Max Verstappen volvió a dejar claro que en la Fórmula 1 no hay fidelidades eternas, solo resultados. A través de su mánager, Raymond Vermeulen, el neerlandés envió un mensaje directo a Red Bull: tienen un año más para darle un coche ganador, o buscará nuevos horizontes.


Entre contratos y cláusulas de escape


En 2022, Max firmó un acuerdo que lo ata al equipo hasta 2028, pero como en toda novela de F1, el diablo está en los detalles. Existen cláusulas de rendimiento que permiten a Verstappen bajarse del barco si el auto no está a la altura. Y después de un 2024 y 2025 con coches inconsistentes, más dignos de montaña rusa que de tricampeón, la paciencia de la familia Verstappen parece tener fecha de vencimiento.

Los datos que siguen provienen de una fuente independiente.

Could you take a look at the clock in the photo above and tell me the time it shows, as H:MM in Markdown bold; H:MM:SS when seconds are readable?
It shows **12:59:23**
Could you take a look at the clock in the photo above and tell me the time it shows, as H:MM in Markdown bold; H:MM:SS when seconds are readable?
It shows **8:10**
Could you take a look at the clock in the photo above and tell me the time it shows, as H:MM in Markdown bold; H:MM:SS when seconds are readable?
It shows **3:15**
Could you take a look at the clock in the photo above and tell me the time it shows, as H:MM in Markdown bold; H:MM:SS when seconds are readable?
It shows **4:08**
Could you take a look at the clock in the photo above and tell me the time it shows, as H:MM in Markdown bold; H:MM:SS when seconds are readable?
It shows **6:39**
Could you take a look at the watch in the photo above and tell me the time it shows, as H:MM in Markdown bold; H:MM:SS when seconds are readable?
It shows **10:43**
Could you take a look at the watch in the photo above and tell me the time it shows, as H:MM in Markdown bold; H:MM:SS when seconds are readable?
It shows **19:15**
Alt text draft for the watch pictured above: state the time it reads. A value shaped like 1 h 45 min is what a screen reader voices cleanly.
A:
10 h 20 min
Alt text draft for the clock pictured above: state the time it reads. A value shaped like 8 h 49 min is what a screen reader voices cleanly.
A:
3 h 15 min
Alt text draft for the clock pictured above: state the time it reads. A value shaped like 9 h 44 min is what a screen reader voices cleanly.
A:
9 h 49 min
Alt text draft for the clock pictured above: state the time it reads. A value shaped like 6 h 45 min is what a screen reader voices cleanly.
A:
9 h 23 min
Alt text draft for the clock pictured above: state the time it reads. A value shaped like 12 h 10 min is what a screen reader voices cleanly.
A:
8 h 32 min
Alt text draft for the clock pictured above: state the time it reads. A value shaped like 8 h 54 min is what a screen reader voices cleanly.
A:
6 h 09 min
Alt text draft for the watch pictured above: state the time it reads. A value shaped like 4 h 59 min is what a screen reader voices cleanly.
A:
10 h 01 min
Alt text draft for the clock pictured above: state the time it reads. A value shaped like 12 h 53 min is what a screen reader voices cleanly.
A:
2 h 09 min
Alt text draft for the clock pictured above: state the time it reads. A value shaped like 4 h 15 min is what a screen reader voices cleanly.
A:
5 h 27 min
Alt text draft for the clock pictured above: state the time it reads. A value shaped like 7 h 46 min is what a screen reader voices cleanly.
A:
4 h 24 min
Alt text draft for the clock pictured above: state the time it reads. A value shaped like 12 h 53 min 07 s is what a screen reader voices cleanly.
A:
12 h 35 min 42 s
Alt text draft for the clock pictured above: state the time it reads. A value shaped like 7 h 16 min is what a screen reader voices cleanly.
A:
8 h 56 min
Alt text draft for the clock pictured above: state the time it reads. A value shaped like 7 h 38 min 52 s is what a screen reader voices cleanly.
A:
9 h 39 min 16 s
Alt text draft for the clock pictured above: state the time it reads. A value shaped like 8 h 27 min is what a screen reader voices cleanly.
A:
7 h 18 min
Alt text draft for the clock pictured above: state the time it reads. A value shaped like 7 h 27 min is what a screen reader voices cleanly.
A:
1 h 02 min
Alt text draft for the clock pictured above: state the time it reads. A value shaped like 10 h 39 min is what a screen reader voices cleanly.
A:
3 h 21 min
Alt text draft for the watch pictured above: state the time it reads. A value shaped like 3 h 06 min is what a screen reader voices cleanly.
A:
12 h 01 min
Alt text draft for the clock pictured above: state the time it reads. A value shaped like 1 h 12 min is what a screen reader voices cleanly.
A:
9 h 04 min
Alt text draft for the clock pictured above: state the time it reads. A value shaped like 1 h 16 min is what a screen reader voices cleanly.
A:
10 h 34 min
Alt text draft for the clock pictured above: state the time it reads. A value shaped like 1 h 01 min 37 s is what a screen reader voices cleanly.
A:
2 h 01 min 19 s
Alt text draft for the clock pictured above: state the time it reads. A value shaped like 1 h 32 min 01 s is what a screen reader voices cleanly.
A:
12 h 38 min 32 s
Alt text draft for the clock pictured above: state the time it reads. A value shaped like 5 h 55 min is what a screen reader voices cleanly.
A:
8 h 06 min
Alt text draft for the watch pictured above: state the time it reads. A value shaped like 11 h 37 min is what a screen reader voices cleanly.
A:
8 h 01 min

Vermeulen lo dijo sin rodeos: “Será una historia fantástica si Max corre toda su carrera en Red Bull, pero solo pasará si tiene el material para ganar”.


Política, caos y un motor en entredicho


Red Bull, que hace poco era la referencia absoluta, se encuentra atrapado entre luchas internas y un proyecto de motor para 2026 lleno de dudas. El divorcio fallido con Porsche, la alianza con Ford y la fuga de talento técnico han dejado al equipo tambaleando en un momento crítico.


Mientras tanto, Mercedes parece ir un paso adelante con su nuevo propulsor para la era que arranca en 2026. ¿Coincidencia que el entorno de Max ya empiece a “sondear el terreno”? Difícil.


La otra cara de Max: libertad y pasión


Más allá de los monoplazas, Verstappen insiste en que su felicidad también depende de su libertad para correr en GT3 y simracing, algo que genera tensiones con figuras como Helmut Marko. Pero para el clan Verstappen, mantener viva esa pasión es parte del trato.


“Racing es su vida”, subrayó Vermeulen, dejando claro que Max no está dispuesto a ser un piloto “enjaulado” solo por la Fórmula 1.


¿2026, el año del gran giro?


El mensaje está claro: Red Bull tiene una temporada para enderezar el rumbo. Si no, Max elegirá la butaca más competitiva disponible, y con el estatus de mejor piloto de la parrilla, ofertas no le van a faltar.


Lo de este fin de semana en Bakú no es solo otra carrera. Es también el prólogo de un año donde Red Bull deberá demostrar que aún puede retener a su joya más preciada.


 ¿Vos qué pensás? ¿Se queda en Red Bull para siempre o en 2026 lo vemos vestido de plateado o incluso de rojo?